Wet the leather and start to form it around your blade. I use some paper clamps to hold it in place. Notice the cardboard strips under the clamp jaws to keep it from marring the leather. Form  the leather around the guard with your fingers while it's still wet and elastic.  Note: don't eat potato chips while you're doing this to keep the leather clean and grease free or you'll have problems with the stain later.
Before we close up the pouch , we're going to attach the belt loop. Start by thinning the inside  surface of the belt loop. We don't want the guard to get hung up on this. I use one of those snap off blade craft knives with the blade extended. 
Glue the belt loop in place with a good contact cement . This will add strength, but the major strength will come from the stitching we'll do next.
Before beginning the stitching, engrave a channel on the front and back that the stitching will be recessed in, helping it sit more flush to the surface. Although there are fancy tools for this, I use the shaped end of a plastic chopstick. I use a small diameter drill in a Dremel Mototool to make the stitching holes and then use a figure 8 stitch to pull it all together.
By the way, this is what a figure eight stitch is. It's over and under all the way around and using the reverse pattern all the way back. 
Let's start closing up the pouch. I use the contact cement again to glue both sides together in preparation for the stitching. Apply a thin coat to both of the inside  facing sides and press together for a few minutes. A few clamps wouldn't hurt.

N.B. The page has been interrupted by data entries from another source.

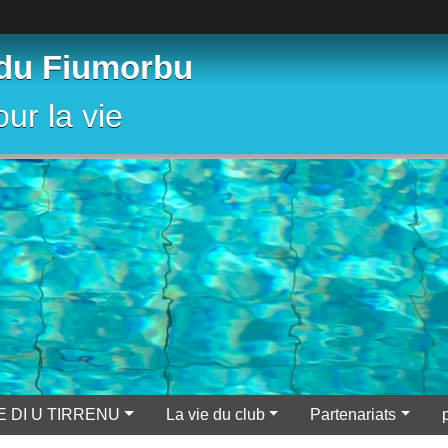
 du Fiumorbu
ur la vie
E DI U TIRRENU
La vie du club
Partenariats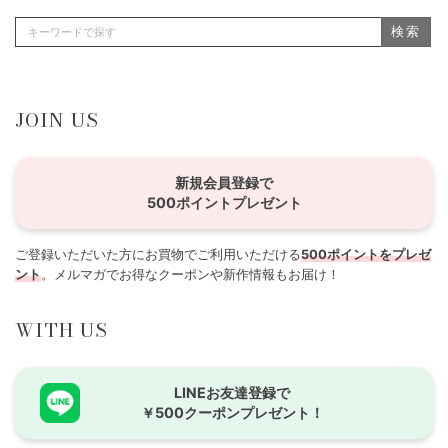
検索
JOIN US
新規会員登録で
500ポイントプレゼント
ご登録いただいた方にお買物でご利用いただける
500ポイントをプレゼ
ント
。メルマガでお得なクーポンや新作情報もお届け！
WITH US
LINEお友達登録で
￥500クーポンプレゼント！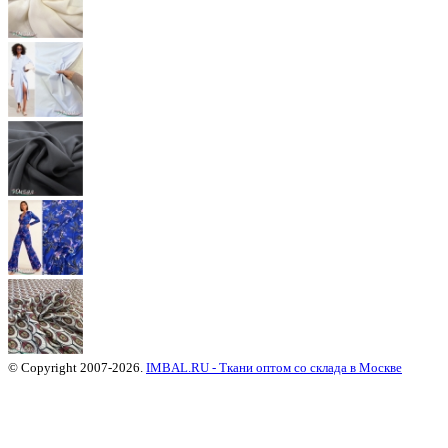
© Copyright 2007-2026.
IMBAL.RU - Ткани оптом со склада в Москве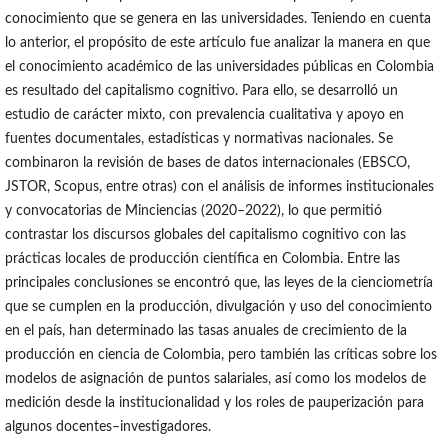
conocimiento que se genera en las universidades. Teniendo en cuenta
lo anterior, el propósito de este artículo fue analizar la manera en que
el conocimiento académico de las universidades públicas en Colombia
es resultado del capitalismo cognitivo. Para ello, se desarrolló un
estudio de carácter mixto, con prevalencia cualitativa y apoyo en
fuentes documentales, estadísticas y normativas nacionales. Se
combinaron la revisión de bases de datos internacionales (EBSCO,
JSTOR, Scopus, entre otras) con el análisis de informes institucionales
y convocatorias de Minciencias (2020–2022), lo que permitió
contrastar los discursos globales del capitalismo cognitivo con las
prácticas locales de producción científica en Colombia. Entre las
principales conclusiones se encontró que, las leyes de la cienciometría
que se cumplen en la producción, divulgación y uso del conocimiento
en el país, han determinado las tasas anuales de crecimiento de la
producción en ciencia de Colombia, pero también las críticas sobre los
modelos de asignación de puntos salariales, así como los modelos de
medición desde la institucionalidad y los roles de pauperización para
algunos docentes–investigadores.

I got out my red felt tip pen aagain to mark the line that the stitching is going to follow. And since we're going to want the stitching recessed for protection, I get out my shaped chopstick again to engrave a channel. Do this on the front and back. Wetting the leather again while you're doing this will help. 

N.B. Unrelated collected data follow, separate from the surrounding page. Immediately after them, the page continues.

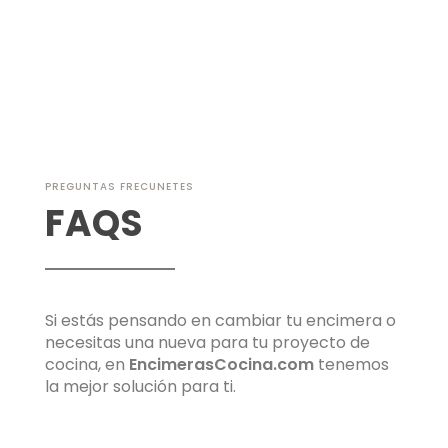
datos se encuentran alojados en una base de datos de nuestro
sitio web hasta la resolución de la consulta. Podrás ejercer Tus
Derechos de Acceso, Rectificación, Limitación o Suprimir tus datos
en info@encimerascocina.com. Para más información consulte
nuestra
política de privacidad
.
PREGUNTAS FRECUNETES
FAQS
Si estás pensando en cambiar tu encimera o
necesitas una nueva para tu proyecto de
cocina, en
EncimerasCocina.com
tenemos
la mejor solución para ti.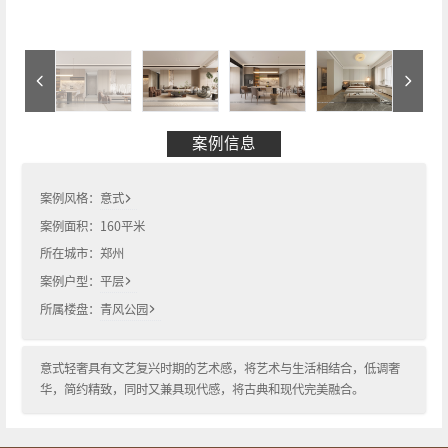
案例信息
案例风格：
意式
案例面积：
160
平米
所在城市：
郑州
案例户型：
平层
所属楼盘：
青风公园
意式轻奢具有文艺复兴时期的艺术感，将艺术与生活相结合，低调奢
华，简约精致，同时又兼具现代感，将古典和现代完美融合。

I use the Dremel again with a fine drill to make the holes that I'll use for stitching.  Follow the engraved line we just made.
OK, let's start stitching.  I thread harness needle and make a   loop of waxed thread about two and a half times as long as the length of the sheath to give me enough excess so I won't end up splicing the thread halfway through. That would be a problem. Pull it as tight as you can after each pass. 

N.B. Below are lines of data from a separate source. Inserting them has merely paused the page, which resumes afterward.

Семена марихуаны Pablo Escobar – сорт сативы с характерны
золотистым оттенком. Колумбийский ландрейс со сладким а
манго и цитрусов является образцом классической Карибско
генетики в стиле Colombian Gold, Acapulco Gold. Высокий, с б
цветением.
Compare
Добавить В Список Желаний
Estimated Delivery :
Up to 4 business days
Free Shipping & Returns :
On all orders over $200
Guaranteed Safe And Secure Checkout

The stitching is done and I slip the knife back in to check the fit. You can wet the sheath in areas for tweaking the fit to make sure that it's tight but still slides in easily.
I should have explained earlier that the little tab that we left earlier is for a reinforcing rivet. I use a 1/8" hole punch to make the hole and a rivet setter to fasten the rivet. I try to position this to trap the ends of the stitching thread to lock them in.
I  spend a few minutes on the belt sander cleaning up the edges of the sheath. 
I apply the a dye made especially for leather  with a small foam brush and gave the sheath three light coats to get an even finish. Warning: don't get this dye on your hands or it'll be there for a week. If it gets on your carpet or clothes, it's there forever. 
After the dye is dry, I apply two light coats of Neatsfoot Oil for protection with a soft cloth. When  dry ( just a few minutes) , buff it to a nice stain sheen. I like it.
 Done. Maybe not too fancy, but it sure is functional. You can always add embellishments, embossing, inlays  and other decorative details but we'll talk about that next time.
This tutorial was meant as the most basic introduction to leatherworking. Leatherworking is an art that can take a lifetime to master and involves a lot of techniques that I couldn't even begin to cover in a one page tutorial. Do some research, get some books at the library, take a closer look at sheaths that you see out there, and practice, practice, practice.